Coup de tonnerre médiatique cette semaine en Espagne. Mercredi, jour de parution des revues de la presse de cœur, le magazine "Lecturas" mettait à sa Une Inaki Urdangarin, mari de l’infante Cristina, en compagnie d’une autre femme, main dans la main le long d’une plage.

C’est en 1997 que l’infante Cristina, seconde fille du roi Juan Carlos, a épousé à Barcelone Inaki Urdangarin, célèbre joueur de handball rencontré lors des jeux olympiques d’été d’Atlanta en 1996. Inaki dont la mère Claire Liebaert est de nationalité belge, faisait figure de gendre idéal. Retiré de la vie sportive, il devint à l’étonnement de certains, directeur d’un groupe de téléphonie espagnol à Washington où la famille s’installa jusqu’au scandale de l’affaire Noos.

Au terme d’un procès qui marqua à jamais la monarchie espagnole, Inaki fut condamné à plus de 6 ans de prison pour entre autres détournement de fonds publics. L’infante y échappa. La couple fut contraint de vendre son petit palais du quartier de Pedralbès à Barcelone, acheté et rénové à grands frais et qui fut l’une des causes de ce tourbillon à la course à l’argent.

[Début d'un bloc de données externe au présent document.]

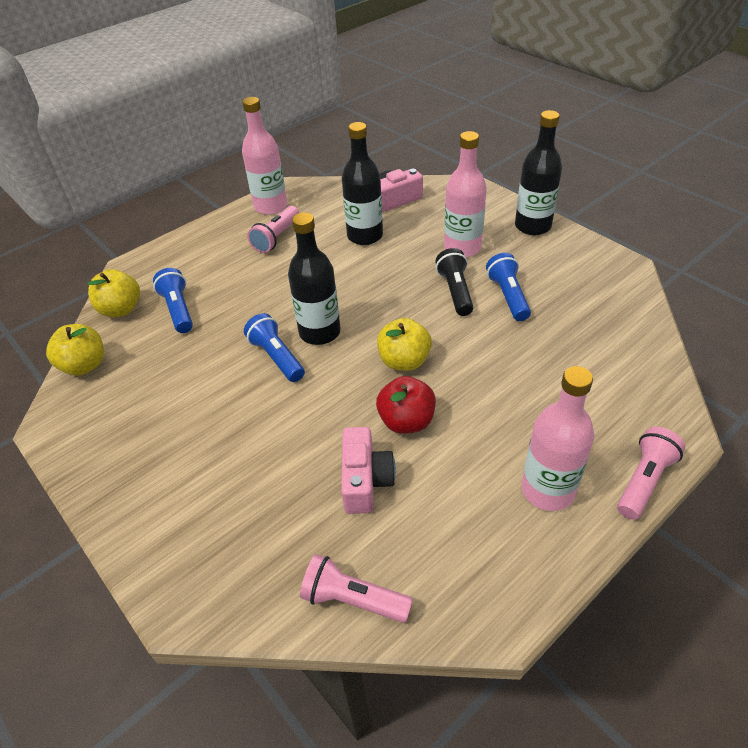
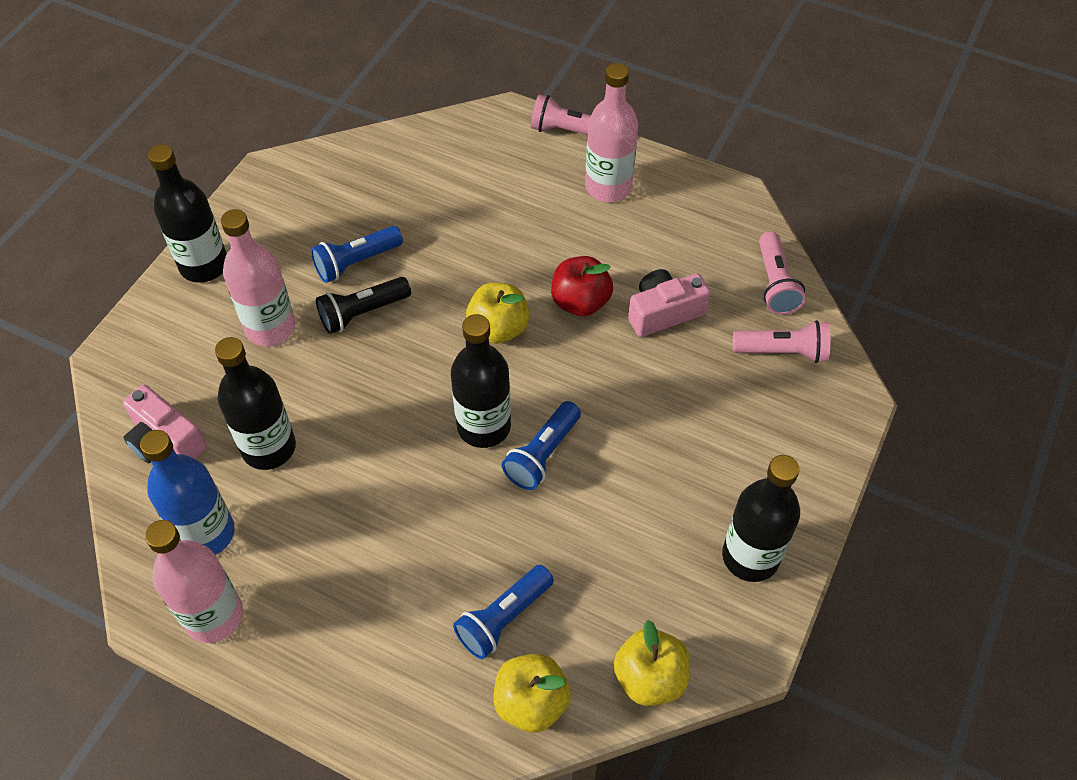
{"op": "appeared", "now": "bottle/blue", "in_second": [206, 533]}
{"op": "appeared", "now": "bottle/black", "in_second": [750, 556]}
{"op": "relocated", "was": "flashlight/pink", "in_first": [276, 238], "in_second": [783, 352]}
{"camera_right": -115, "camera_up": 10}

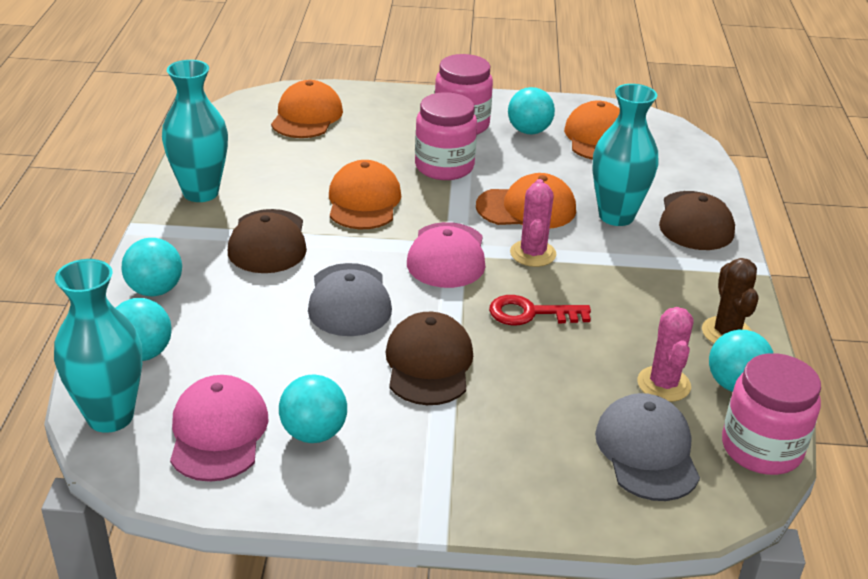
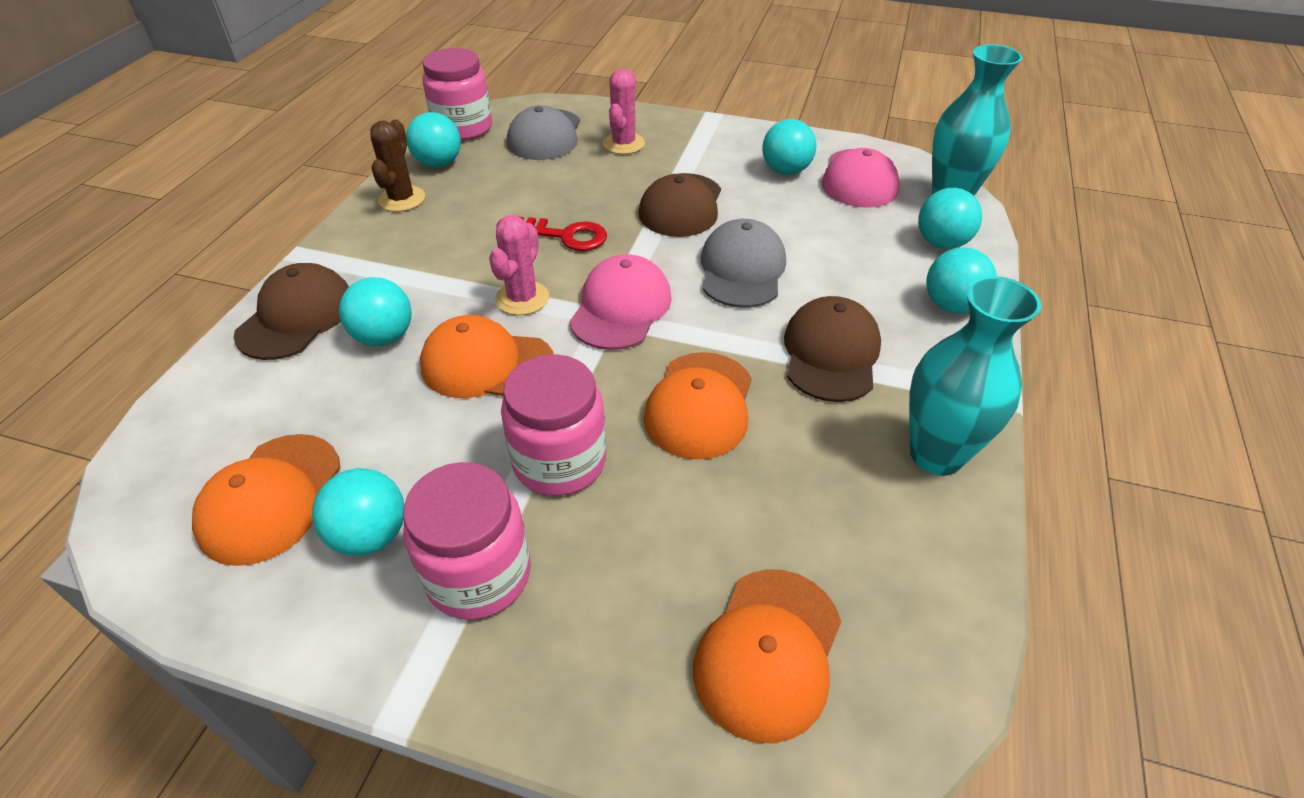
{"op": "exchanged", "was": "vase/turquoise", "now": "ball/turquoise", "in_first": [616, 216], "in_second": [384, 337]}
{"op": "relocated", "was": "cactus/pink", "in_first": [663, 384], "in_second": [623, 144]}
{"camera_right": -165, "camera_up": 10}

Inaki Urdangarin bénéficie d’un régime transitoire carcéral qui lui permet d’être en liberté. Il travaille dans un cabinet d’avocats à Vitoria, ville où réside sa mère chez qui il loge.

De son côté, l’infante Cristina vit à Genève où elle travaille pour le réseau Aga Khan. Leurs enfants Juan, Pablo, Miguel et Irene sont respectivement installés à Madrid, Barcelone, Londres et Genève.

L’infante faisait des allées et venues vers l’Espagne pour voir son mari. Aux fêtes de fin d’année, tous se sont retrouvés pour des vacances en famille au ski à Baqueira Beret. Ils ont également passé quelques jours à Vitoria, l’infante et son époux étant photographiés main dans la main.

Ce mercredi, c’est avec une autre femme qui travaille dans le même cabinet d’avocats que lui à Vitoria que l’ex-duc de Palma de Majorque - titre restitué à la Couronne après sa condamnation - a été surpris. Cette publication a eu un effet de tremblement de terre en Espagne. L’ancien joueur de handball avait certes par le passé déjà donné quelques coups de canif au contrat comme l’on pourrait dire pudiquement mais l’infante avait passé l’éponge.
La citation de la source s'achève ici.